/ 20 February 2009

No convicts please, we’re ANC

Matuma Letsoalo interviewed Fikile Mbalula, head of campaigns for the ANC and a former leader of the ANC Youth League

How ready is the ANC for this year’s election?
Our election campaign is gathering momentum and the kind of support we have been receiving in the past few months is a reflection the hard work by ANC volunteers on the ground. Our opponents are all out on a smear campaign. There is too much emphasis on individual characters.

The whole lot of investigation against ANC leaders … I can imagine that when people want to win votes they want to win them on the basis of negativity of the ANC, not on the positive card.

Can you elaborate or give examples of people who are being targeted for the smear campaign?
The whole saga on Kgalema [Motlanthe] and his personal life. Manufacturing things about individuals to smear the ANC leadership like that, to the extent that people say this and that happened to them, is a worrying factor. The ANC will never do that.

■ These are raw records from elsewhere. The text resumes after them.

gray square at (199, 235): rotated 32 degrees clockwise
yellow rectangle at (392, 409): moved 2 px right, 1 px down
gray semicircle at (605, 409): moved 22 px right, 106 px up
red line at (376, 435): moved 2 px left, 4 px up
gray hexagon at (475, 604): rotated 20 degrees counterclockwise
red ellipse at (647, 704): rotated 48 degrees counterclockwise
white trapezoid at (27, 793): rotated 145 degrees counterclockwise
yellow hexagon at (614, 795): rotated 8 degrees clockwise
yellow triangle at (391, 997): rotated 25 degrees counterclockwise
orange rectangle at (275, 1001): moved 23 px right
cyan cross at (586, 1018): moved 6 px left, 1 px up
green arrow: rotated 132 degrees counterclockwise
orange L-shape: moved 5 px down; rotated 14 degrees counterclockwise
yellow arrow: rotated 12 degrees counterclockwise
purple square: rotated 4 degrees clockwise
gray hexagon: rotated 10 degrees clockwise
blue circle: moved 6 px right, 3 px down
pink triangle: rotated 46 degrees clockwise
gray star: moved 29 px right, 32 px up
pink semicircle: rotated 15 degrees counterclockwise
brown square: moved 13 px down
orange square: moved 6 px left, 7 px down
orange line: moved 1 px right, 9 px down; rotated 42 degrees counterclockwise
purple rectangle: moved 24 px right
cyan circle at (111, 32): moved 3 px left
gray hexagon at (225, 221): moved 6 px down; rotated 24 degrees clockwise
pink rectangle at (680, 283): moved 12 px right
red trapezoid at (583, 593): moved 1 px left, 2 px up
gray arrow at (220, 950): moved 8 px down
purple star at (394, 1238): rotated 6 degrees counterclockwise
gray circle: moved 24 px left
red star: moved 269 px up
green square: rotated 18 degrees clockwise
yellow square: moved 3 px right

What is important to us is what we can do to change the lives of people. We don’t choose the strategies of other political parties.

To appease the middle strata of society, most opposition parties are hopping on the question of negativity. They go all out to project the ANC as the party that is morally bankrupt. If we were to go down that path I think we would be degenerating the campaign. As a party we are not going to commit the error of putting criminals on the [electoral list]. If we do that, we will be attacked. What is interesting is that people are not targeting us on policy matters, because those would be very difficult to attack.

What impact do you think the Carl Niehaus saga will have on the ANC’s election campaign?
That’s an individual issue. It’s a matter of a leader in the ANC who happens to face personal challenges. We appreciate that he will now attend to his problems outside the ANC. It’s unfortunate that he is an individual with such problems. He is a capable comrade with a good track record. I really appreciate his courage to stand up against what is wrong.

Do you think what he has done will dent the image of the ANC?
This can happen to any party. You can have anyone in any party who can be a convict. The question is how the party deals with that question, and that can either drown or enhance the ANC’s image. How the ANC responded to this matter I think is correct. I think it will enhance its image, but our detractors want to sink us with the Niehuas saga. They won’t succeed.

Even when the Republicans in the US tried to drown Obama on previous childhood scandals about drugs, they could not stop the train of change.

The same is true today. Whether people can bring the Carl Niehuas saga or Kagalema Motlanthe’s personal life to the public’s attention, or any other ANC leader in future, they will never stop the train of change. It is too late for that.

ANCYL president Julius Malema has also been under criticism after his remarks about Education Minister Naledi Pandor
Julius Malema is what our opponent has identified as the soft belly of the ANC. But people are making a mistake because the Youth League is an organ of the ANC and, in the context of how it is defined, it is allowed to commit such mistakes and learn out of those. The key question for a youth leader is to own up to mistakes.

What is the ANC’s strategy to win the elections?
We are going to target the new entrants into the system. Out of the 22-million registered voters this year, 3-million of those are new. We are talking to them. We are doing our best to convince them to vote for the ANC.

Is the ANC confident that it will win all provinces?
There are provinces that have been a challenge to us over the years and there are provinces where we have doubled our victory in the past years. In others, like the Western Cape, KwaZulu-Natal and the Northern Cape, we had slight victory margins. Although we think we will do well in the Northern Cape and KwaZulu-Natal, Western Cape is going to be a battleground. We are looking at retaining what we have now. That is going to require a lot of work. It’s going to be a key challenge for our political work.

The question of absolute rule [in the Western Cape] has been elusive for us. We think we can do better and we will do better if we consolidate our strategy.

It’s a unique case in the overall of our election work. We are contesting coloureds and our support base is not coming from the coloured. Is going to be critical to acknowledge that the coloureds are the majority.

Would you consider having someone like Western Cape Premier Lynn Brown as the face of the party to attract more coloured support?
The determination of individuals is insignificant. We are concentrating on the party. Anybody can lead. Unfortunately we don’t vote for individuals but for policies. Nobody owns any position.

Is the Eastern Cape also a worry for the ANC, given the fact that Cope seems to have made inroads in what was regarded as the ANC’s stronghold?
The myth that the Eastern Cape has been won over is being spread by our new political opponent [Cope]. They declared in advance that they are going to snatch the Eastern Cape from the ANC. The onus is on those people to prove that.

Now that former president Nelson Mandela has publicly endorsed the ANC, do you expect the same from Thabo Mbeki?
I don’t think he will endorse the ANC; we don’t even hope for that. He is aggrieved. He has not hidden his emotional posture and his anger. You all know that he is bitter. From a subjective point of view, I think we must give him space to go through all those particular issues.